▸ TASK GOAL
Given the records below, pull every line with the word "layout" into the answer.

● ● ● ● ●

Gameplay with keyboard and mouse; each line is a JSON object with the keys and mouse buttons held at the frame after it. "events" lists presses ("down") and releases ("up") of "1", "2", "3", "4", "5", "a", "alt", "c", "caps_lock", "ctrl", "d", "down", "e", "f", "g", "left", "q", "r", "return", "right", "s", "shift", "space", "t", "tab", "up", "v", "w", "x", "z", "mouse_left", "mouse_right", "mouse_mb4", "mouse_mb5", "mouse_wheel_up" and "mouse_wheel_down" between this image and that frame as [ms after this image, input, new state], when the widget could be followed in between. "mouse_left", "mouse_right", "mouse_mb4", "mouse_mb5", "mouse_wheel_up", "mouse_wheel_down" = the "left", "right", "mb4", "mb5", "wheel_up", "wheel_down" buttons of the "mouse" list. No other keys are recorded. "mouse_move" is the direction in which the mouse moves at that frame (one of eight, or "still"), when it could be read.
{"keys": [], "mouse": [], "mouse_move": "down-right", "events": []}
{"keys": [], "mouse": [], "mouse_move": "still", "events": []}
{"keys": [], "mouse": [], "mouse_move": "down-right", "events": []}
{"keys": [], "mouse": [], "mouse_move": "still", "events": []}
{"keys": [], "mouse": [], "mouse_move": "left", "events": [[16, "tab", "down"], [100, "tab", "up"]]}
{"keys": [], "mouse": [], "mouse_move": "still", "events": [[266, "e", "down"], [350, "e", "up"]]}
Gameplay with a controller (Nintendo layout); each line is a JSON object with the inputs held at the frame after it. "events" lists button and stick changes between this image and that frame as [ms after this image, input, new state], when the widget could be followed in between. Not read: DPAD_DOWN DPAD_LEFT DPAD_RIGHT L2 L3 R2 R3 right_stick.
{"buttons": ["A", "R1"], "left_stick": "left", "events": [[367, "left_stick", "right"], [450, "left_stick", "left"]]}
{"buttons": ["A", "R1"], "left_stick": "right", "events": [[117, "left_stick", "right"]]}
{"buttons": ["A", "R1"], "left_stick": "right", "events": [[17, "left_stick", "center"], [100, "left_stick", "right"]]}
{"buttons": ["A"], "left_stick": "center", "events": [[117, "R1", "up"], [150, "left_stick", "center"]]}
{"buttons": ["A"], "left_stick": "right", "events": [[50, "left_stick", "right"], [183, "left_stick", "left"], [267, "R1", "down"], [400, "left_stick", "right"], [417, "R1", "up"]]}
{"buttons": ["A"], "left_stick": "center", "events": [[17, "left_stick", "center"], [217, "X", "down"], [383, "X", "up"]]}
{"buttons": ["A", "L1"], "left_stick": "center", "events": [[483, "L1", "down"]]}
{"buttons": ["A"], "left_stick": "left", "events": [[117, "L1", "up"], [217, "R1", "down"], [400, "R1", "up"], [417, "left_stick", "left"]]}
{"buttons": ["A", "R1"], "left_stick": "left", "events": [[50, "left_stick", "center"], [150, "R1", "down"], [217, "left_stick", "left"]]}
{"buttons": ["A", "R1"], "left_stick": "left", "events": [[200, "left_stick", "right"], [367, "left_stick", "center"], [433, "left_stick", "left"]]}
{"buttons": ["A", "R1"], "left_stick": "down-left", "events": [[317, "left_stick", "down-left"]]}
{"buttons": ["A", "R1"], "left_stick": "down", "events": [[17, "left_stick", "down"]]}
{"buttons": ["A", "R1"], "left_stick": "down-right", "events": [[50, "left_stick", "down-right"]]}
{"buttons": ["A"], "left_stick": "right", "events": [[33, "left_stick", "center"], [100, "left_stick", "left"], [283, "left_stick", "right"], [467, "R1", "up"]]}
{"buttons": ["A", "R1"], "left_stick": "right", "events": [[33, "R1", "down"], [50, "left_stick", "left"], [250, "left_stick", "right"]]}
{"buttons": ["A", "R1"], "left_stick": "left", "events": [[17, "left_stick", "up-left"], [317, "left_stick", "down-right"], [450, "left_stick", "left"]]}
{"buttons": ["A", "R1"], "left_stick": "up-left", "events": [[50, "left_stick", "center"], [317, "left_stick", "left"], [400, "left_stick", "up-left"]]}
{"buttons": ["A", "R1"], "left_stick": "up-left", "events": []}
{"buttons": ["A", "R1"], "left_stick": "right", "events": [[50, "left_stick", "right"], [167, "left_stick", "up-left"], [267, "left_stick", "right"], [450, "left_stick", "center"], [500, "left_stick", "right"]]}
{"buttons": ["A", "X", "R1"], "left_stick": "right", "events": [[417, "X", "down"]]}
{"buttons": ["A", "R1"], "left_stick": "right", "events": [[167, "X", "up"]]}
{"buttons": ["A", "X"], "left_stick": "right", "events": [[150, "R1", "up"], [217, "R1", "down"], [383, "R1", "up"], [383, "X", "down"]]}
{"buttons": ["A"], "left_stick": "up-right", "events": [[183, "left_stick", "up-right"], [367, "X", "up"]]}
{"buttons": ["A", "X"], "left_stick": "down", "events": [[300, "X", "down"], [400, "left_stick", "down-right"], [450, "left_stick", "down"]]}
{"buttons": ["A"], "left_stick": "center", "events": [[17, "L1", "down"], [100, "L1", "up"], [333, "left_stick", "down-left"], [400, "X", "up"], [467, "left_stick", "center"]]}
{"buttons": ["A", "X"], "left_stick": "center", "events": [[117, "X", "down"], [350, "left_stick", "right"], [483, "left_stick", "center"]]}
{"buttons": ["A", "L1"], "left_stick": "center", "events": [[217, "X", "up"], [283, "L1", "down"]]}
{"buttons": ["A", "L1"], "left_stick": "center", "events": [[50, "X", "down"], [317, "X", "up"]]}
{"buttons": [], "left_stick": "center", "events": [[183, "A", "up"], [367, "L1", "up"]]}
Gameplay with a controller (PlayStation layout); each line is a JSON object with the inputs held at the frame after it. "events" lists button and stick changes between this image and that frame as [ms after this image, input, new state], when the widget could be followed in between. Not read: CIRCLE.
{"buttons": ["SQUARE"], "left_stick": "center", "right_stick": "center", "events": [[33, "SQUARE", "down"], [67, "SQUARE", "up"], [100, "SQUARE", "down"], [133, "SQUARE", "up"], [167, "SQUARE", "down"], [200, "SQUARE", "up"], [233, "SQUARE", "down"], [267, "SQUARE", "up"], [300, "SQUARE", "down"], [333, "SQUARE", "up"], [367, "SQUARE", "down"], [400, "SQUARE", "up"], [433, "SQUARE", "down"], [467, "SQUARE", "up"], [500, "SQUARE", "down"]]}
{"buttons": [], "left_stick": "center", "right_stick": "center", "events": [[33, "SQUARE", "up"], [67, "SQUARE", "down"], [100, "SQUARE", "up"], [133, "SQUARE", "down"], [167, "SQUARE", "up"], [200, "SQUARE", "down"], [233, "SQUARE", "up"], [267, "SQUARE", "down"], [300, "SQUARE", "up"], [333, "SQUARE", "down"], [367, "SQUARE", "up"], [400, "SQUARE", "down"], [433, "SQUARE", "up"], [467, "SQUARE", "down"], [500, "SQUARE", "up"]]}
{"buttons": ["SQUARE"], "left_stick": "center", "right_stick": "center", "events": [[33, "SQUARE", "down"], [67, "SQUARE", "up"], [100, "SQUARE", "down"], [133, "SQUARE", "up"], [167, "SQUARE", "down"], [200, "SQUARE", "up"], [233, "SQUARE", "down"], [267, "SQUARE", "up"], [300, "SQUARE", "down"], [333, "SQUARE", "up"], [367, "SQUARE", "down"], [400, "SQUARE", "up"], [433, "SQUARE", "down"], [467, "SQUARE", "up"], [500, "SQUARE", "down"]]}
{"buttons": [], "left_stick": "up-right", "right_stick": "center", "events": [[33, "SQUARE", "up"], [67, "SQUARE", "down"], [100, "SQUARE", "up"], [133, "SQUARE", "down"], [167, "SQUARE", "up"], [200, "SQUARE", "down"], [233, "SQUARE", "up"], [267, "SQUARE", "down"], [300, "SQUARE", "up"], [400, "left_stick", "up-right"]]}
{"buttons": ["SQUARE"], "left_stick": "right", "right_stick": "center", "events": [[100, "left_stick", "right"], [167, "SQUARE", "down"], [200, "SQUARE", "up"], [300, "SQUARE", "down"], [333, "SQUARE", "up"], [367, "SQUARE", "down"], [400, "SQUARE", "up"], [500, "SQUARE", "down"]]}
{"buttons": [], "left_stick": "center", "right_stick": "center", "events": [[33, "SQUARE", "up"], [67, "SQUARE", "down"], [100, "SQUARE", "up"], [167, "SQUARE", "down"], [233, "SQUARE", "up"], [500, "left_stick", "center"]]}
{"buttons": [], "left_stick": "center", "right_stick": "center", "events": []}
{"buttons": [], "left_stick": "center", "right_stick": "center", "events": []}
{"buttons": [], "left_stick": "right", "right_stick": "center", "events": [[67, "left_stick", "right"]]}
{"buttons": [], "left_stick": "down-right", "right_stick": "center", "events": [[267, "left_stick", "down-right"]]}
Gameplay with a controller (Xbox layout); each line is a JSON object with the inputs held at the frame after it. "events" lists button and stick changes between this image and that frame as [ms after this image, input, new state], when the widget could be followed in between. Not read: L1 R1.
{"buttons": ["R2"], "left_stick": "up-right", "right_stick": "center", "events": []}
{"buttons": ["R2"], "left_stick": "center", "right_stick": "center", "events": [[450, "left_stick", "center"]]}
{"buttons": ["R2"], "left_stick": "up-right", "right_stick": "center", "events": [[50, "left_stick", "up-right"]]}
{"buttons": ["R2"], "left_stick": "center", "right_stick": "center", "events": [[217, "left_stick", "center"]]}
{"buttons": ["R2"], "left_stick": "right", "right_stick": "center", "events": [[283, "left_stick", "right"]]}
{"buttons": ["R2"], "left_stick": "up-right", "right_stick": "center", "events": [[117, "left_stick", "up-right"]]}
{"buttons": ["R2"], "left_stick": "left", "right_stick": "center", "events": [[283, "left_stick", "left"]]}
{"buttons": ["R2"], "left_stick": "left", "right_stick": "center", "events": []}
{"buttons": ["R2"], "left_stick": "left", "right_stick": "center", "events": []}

● ● ● ● ●

▸ RESPONSE TO THE TASK
Gameplay with a controller (Nintendo layout); each line is a JSON object with the inputs held at the frame after it. "events" lists button and stick changes between this image and that frame as [ms after this image, input, new state], when the widget could be followed in between. Not read: DPAD_DOWN DPAD_LEFT DPAD_RIGHT L2 L3 R2 R3 right_stick.
Gameplay with a controller (PlayStation layout); each line is a JSON object with the inputs held at the frame after it. "events" lists button and stick changes between this image and that frame as [ms after this image, input, new state], when the widget could be followed in between. Not read: CIRCLE.
Gameplay with a controller (Xbox layout); each line is a JSON object with the inputs held at the frame after it. "events" lists button and stick changes between this image and that frame as [ms after this image, input, new state], when the widget could be followed in between. Not read: L1 R1.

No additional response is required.